Repeat each entry exactly and drop the pictures.

[Dataset records]
= Beginning of Section =

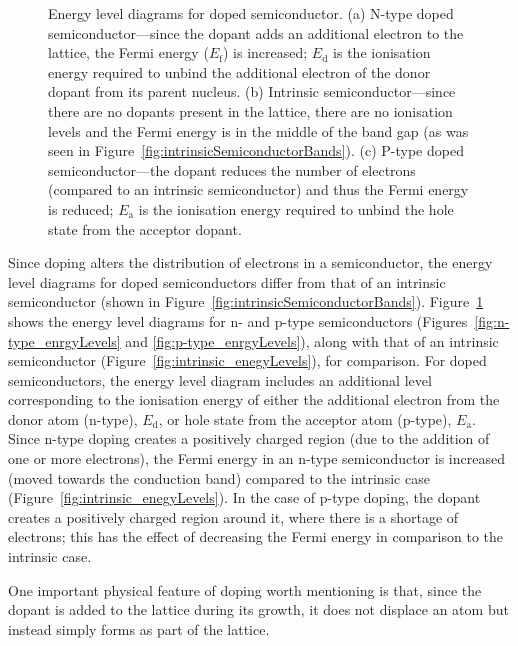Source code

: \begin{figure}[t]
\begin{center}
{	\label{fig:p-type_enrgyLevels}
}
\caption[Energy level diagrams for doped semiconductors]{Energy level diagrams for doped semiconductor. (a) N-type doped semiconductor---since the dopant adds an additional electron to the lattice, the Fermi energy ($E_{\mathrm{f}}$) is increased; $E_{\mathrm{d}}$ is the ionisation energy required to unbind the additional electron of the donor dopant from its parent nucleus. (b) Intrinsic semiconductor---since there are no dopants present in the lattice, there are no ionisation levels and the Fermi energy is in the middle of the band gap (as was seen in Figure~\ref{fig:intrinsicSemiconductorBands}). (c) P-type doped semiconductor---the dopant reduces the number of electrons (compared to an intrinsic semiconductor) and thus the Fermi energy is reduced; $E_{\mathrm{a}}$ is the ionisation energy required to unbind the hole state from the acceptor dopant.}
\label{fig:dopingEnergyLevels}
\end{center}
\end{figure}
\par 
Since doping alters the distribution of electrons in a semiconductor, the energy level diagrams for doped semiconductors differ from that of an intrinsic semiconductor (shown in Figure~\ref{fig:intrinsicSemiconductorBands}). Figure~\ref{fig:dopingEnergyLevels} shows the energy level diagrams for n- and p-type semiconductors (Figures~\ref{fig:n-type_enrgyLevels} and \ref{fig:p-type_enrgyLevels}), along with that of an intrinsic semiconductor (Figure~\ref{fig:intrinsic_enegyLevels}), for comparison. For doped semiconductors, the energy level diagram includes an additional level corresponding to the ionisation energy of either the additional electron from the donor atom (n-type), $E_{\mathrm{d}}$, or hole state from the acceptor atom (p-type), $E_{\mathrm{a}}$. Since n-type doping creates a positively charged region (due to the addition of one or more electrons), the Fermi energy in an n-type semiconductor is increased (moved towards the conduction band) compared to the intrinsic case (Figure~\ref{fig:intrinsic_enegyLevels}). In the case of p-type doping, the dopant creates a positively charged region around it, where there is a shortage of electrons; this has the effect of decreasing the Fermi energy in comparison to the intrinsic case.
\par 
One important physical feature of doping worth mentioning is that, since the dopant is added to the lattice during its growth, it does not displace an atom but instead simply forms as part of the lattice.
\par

= End of Section =

## [EXERCISE RESULT]
Source code

: \begin{figure}[t]
\begin{center}
{	\label{fig:p-type_enrgyLevels}
}
\caption[Energy level diagrams for doped semiconductors]{Energy level diagrams for doped semiconductor. (a) N-type doped semiconductor---since the dopant adds an additional electron to the lattice, the Fermi energy ($E_{\mathrm{f}}$) is increased; $E_{\mathrm{d}}$ is the ionisation energy required to unbind the additional electron of the donor dopant from its parent nucleus. (b) Intrinsic semiconductor---since there are no dopants present in the lattice, there are no ionisation levels and the Fermi energy is in the middle of the band gap (as was seen in Figure~\ref{fig:intrinsicSemiconductorBands}). (c) P-type doped semiconductor---the dopant reduces the number of electrons (compared to an intrinsic semiconductor) and thus the Fermi energy is reduced; $E_{\mathrm{a}}$ is the ionisation energy required to unbind the hole state from the acceptor dopant.}
\label{fig:dopingEnergyLevels}
\end{center}
\end{figure}
\par 
Since doping alters the distribution of electrons in a semiconductor, the energy level diagrams for doped semiconductors differ from that of an intrinsic semiconductor (shown in Figure~\ref{fig:intrinsicSemiconductorBands}). Figure~\ref{fig:dopingEnergyLevels} shows the energy level diagrams for n- and p-type semiconductors (Figures~\ref{fig:n-type_enrgyLevels} and \ref{fig:p-type_enrgyLevels}), along with that of an intrinsic semiconductor (Figure~\ref{fig:intrinsic_enegyLevels}), for comparison. For doped semiconductors, the energy level diagram includes an additional level corresponding to the ionisation energy of either the additional electron from the donor atom (n-type), $E_{\mathrm{d}}$, or hole state from the acceptor atom (p-type), $E_{\mathrm{a}}$. Since n-type doping creates a positively charged region (due to the addition of one or more electrons), the Fermi energy in an n-type semiconductor is increased (moved towards the conduction band) compared to the intrinsic case (Figure~\ref{fig:intrinsic_enegyLevels}). In the case of p-type doping, the dopant creates a positively charged region around it, where there is a shortage of electrons; this has the effect of decreasing the Fermi energy in comparison to the intrinsic case.
\par 
One important physical feature of doping worth mentioning is that, since the dopant is added to the lattice during its growth, it does not displace an atom but instead simply forms as part of the lattice.
\par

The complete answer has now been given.